CAMBRIDGE, Mass. — Finding molecules that can potentially be developed into therapies is a time-consuming, cumbersome process requiring lots of automated machinery and thousands of ultra small test tubes, or wells, per experiment. Now, scientists at Whitehead Institute for Biomedical Research and Columbia University have developed a way to simplify the process so that a library of 5,000 molecular drug candidates can potentially be screened on a single slide.

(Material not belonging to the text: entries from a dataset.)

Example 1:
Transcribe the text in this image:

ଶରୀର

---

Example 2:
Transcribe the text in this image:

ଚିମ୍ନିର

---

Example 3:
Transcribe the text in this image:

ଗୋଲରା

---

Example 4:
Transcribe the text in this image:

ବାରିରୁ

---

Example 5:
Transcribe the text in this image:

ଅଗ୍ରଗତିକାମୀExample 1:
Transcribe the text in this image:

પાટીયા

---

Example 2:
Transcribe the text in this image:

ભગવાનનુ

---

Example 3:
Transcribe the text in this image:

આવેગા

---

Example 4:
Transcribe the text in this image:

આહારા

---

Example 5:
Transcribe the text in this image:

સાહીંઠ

At the heart of this new process is a cell-based microarray developed jointly by Whitehead Associate Member David Sabatini and Columbia Assistant Professor Brent Stockwell (a former Whitehead Fellow). In this format, Sabatini and Stockwell print material onto glass slides, then cover the slides with cells. This allows them to test many different reagents quickly, in a miniaturized format. This technology is a modification to an earlier microarray system for studying gene function, developed by Sabatini's lab.

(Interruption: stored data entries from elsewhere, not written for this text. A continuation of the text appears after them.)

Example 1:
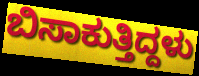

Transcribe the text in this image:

ಬಿಸಾಕುತ್ತಿದ್ದಳು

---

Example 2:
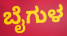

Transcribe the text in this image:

ಬೈಗುಳ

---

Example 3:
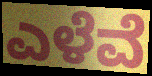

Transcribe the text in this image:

ಎಳೆವೆ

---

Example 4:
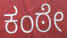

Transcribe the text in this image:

ಕಂಠೇ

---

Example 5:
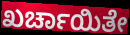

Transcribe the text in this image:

ಖರ್ಚಾಯಿತೇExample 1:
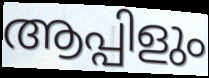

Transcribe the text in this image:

ആപ്പിളും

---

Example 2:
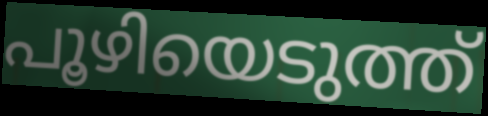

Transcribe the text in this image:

പൂഴിയെടുത്ത്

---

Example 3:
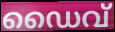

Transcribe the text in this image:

ഡൈവ്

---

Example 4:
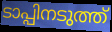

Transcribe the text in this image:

ടാപ്പിനടുത്ത്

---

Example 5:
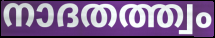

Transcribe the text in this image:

നാദതത്ത്വം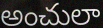
అంచులాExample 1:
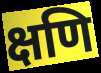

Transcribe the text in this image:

क्षणि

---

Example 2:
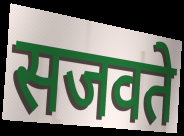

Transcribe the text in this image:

सजवते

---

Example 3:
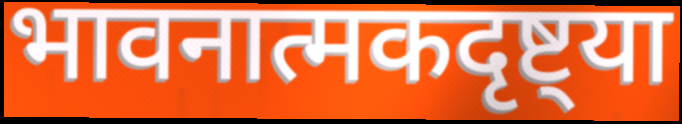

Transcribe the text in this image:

भावनात्मकदृष्ट्या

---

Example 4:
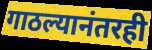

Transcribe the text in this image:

Recently, research assistant Steven Bailey, who was a joint member of the Sabatini lab and Stockwell lab, gave this technique a new twist. Publishing in the November 8 online edition of the journal Proceedings of the National Academy of Sciences, Bailey, Sabatini, and Stockwell used this platform to test a library of small molecules, or drug candidates. Bailey took a series of glass slides and printed the same 72 drug candidates onto each slide. Each molecule was held in place inside of a biodegradable polymer material designed to release of a variety of compounds in a controlled manner. Bailey then covered all the slides with cells, and as the polymer dissolved and released the molecules into the cellular environment, he could test how drug candidates interacted with each of the cells. Also, the slides contained cells in which a different cancer-related gene had been deleted, allowing Bailey to measure possible effects these candidates might have on cancer.

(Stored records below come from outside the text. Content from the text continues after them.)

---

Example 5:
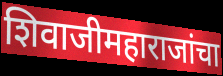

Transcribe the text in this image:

शिवाजीमहाराजांचा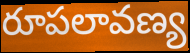
రూపలావణ్య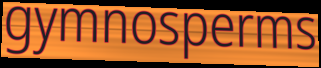
gymnosperms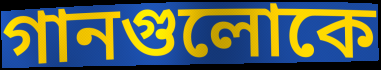
গানগুলোকে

According to Bailey, this platform has a number of advantages over existing techniques. In addition to being able to screen thousands of molecules quickly, a researcher wouldn't need to collect the large number of cells required for traditional approaches in which a separate well is used for each molecule. “In those cases, if you are testing cell types that are rare or slow to divide, it would be difficult to propagate them enough to get all the cells necessary for large-scale screen,” says Bailey. “Here you can screen an entire library of drug targets against those cells on one slide.”